By Alexis Waggoner, Christians for Biblical Equity, November 03, 2016.
The creation story is an explanation of why things are the way they are. This text, likely written during Israel’s monarchal period, recounts the nation’s origin story. It has similarities to the creation stories of other people groups around the same time, which tells us that the urge to label and understand sin and dysfunction was great.
Just by grasping the intent of the text—to explain humanity’s existence and experience—we begin to see that this story is not prescriptive but descriptive. It was written to help Israel better understand its context. To draw out what it could mean today, in our context, we must look at the larger principles within the text.
I will put enmity between you
When humanity makes a choice to put an end to their perfect relationship with God, the fallout is wholesale. From the “sin story,” we get a picture of broken relationship at every level.
The woman and man’s relationship to creation is cursed (Gen 3:15, 17-18). God promises that there will be discord between the woman and the snake, specifically. The man is promised difficulty in working the ground, being forced to sweat for the food he needs to eat.
Thus, the relationship to work is cursed and the woman is promised her own toil through bearing and delivering children. Additionally, their relationship to God is cursed (Gen 3:19, 23). They are expelled from the garden, God’s constant physical presence is removed from their lives, and they are cursed to return to dust.

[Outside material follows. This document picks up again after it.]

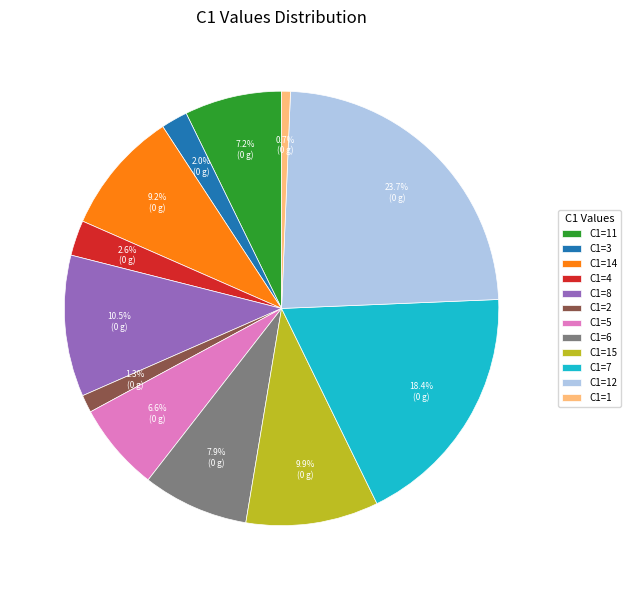

Rank the categories by value from highest to lowest.

C1=12, C1=7, C1=8, C1=15, C1=14, C1=6, C1=11, C1=5, C1=4, C1=3, C1=2, C1=1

But most importantly for our purposes, the relationship between the man and woman is cursed: “your desire shall be for your husband, and he shall rule over you” (Gen 3:16). There’s going to be a relational power struggle, and men will rule women through aggression and domination…
The way to the tree of life
The sin story is a story of curses, a story that explains the broken world we live in. The creation story is a story of beauty and ideals. So why do so many of us fight to uphold the system created by sin, and not the system created for human thriving?
Why would we want to live into a curse? Why would we want to use that as our measuring stick?
Not only should this feel wrong to us, it is wrong. Living into the curse and using that to support our cultural structures is the opposite of what Christ is doing, and asking us to do. It’s the opposite of what the Genesis narrative reveals as the ideal expression of creation.
Gender inequality is a curse that leads us back to the dust. Sin explains why we experience it, but we are expected to do all we can to bring creation back into right relationship with each other, with creation, and with God.